*Dataset extract*:
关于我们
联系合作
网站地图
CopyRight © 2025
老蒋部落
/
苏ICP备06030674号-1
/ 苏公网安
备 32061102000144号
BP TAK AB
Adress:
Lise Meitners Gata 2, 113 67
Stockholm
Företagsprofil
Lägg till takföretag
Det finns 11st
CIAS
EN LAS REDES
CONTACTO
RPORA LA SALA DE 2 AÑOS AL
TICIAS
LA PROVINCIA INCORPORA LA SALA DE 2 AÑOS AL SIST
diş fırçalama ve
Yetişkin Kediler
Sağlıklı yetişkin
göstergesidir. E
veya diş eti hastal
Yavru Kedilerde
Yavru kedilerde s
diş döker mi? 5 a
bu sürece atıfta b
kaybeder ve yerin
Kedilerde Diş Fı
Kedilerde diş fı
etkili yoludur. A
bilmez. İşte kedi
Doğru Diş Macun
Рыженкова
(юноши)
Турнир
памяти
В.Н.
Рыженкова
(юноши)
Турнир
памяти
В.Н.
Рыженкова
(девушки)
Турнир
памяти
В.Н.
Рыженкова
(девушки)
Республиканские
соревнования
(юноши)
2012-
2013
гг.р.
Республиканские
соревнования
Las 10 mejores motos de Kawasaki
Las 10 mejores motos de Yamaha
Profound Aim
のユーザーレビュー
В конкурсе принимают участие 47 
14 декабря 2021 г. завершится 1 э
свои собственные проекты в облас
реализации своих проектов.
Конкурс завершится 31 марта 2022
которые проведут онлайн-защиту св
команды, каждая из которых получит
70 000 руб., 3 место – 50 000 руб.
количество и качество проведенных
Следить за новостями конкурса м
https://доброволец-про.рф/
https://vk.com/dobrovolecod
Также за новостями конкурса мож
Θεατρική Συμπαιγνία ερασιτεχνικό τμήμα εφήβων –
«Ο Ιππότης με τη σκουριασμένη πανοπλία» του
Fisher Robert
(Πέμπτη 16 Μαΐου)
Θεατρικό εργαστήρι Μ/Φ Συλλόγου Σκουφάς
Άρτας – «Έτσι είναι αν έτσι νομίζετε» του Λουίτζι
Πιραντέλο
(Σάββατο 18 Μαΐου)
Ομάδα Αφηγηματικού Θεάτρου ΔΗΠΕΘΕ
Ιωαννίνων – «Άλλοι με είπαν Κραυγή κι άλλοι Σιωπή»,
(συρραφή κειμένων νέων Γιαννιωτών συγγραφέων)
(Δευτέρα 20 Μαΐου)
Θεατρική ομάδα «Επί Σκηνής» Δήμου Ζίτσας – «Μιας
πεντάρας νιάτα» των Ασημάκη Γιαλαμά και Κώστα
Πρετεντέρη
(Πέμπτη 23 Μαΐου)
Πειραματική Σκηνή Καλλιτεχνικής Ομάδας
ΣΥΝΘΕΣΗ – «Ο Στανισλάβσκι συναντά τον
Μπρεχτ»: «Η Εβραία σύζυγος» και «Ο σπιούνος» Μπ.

---

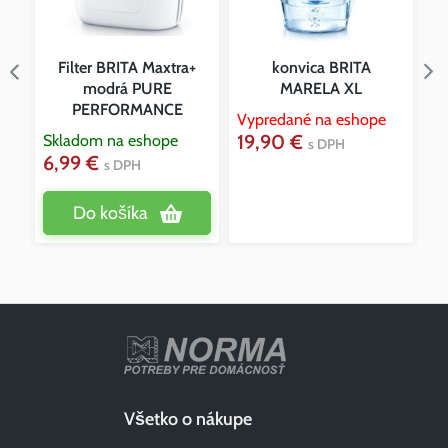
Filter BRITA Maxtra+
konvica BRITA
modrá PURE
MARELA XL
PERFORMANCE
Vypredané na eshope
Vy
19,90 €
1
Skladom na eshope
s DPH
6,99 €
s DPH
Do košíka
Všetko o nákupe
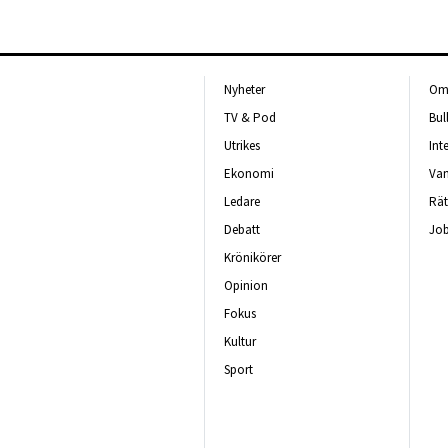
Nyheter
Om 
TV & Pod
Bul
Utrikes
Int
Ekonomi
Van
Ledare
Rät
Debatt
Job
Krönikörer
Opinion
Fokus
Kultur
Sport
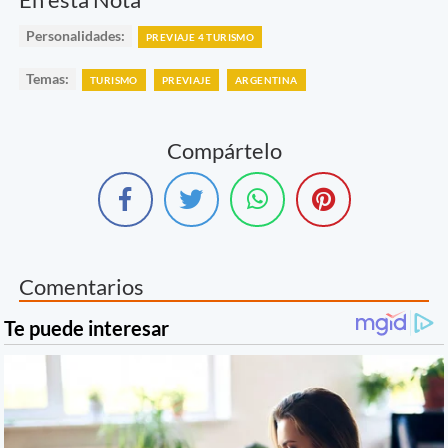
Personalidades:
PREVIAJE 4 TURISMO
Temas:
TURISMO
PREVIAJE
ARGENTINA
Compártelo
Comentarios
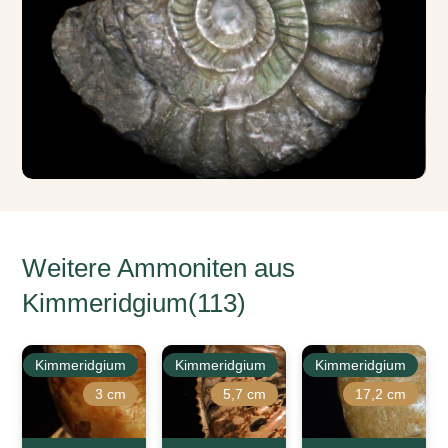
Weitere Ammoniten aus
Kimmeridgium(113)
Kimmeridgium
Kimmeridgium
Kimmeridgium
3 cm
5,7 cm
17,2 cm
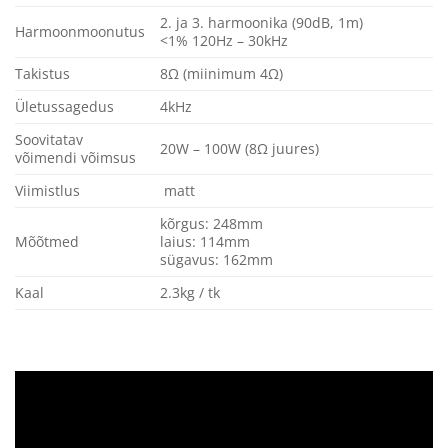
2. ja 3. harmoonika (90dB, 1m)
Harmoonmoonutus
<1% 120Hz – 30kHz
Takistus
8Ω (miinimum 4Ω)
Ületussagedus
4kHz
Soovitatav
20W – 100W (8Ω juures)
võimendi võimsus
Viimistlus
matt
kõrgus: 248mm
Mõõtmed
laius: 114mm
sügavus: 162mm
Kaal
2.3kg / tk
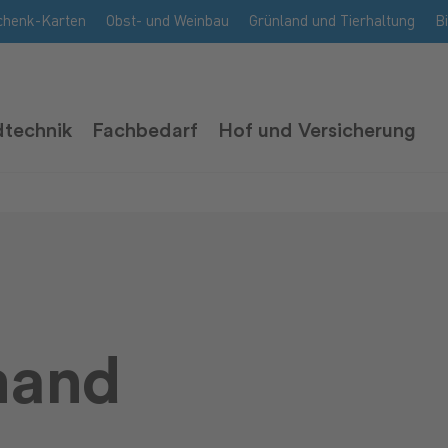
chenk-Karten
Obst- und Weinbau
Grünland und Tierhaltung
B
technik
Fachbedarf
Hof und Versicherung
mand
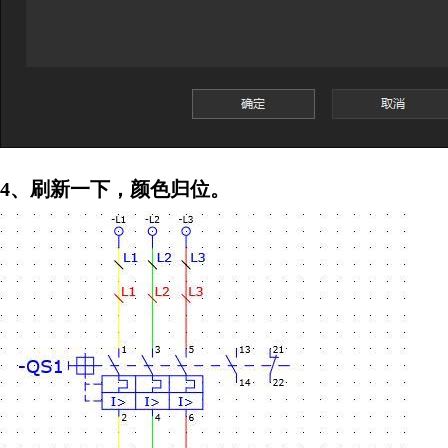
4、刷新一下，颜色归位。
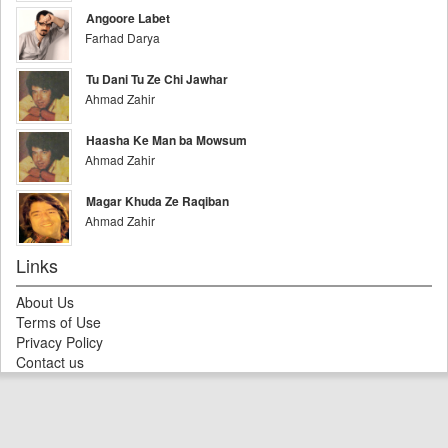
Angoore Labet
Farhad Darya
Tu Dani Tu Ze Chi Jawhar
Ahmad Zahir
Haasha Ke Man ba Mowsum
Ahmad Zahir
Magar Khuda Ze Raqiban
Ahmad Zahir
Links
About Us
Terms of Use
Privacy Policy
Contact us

---

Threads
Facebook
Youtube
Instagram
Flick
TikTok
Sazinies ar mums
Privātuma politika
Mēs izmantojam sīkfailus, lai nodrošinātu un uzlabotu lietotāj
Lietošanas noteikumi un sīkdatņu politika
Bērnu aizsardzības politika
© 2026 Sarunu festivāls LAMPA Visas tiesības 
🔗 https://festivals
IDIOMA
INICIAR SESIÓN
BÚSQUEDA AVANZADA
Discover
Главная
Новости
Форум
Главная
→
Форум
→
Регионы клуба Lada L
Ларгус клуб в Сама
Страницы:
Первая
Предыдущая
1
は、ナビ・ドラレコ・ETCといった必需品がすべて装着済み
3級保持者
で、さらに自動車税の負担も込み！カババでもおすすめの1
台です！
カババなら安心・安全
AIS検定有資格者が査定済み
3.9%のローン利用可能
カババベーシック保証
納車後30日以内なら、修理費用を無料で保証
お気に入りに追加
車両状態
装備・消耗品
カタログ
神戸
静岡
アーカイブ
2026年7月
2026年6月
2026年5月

*What you need to do*: For every line of the material above that contains the word "завершится", show the line.

*Task result*:
14 декабря 2021 г. завершится 1 э
Конкурс завершится 31 марта 2022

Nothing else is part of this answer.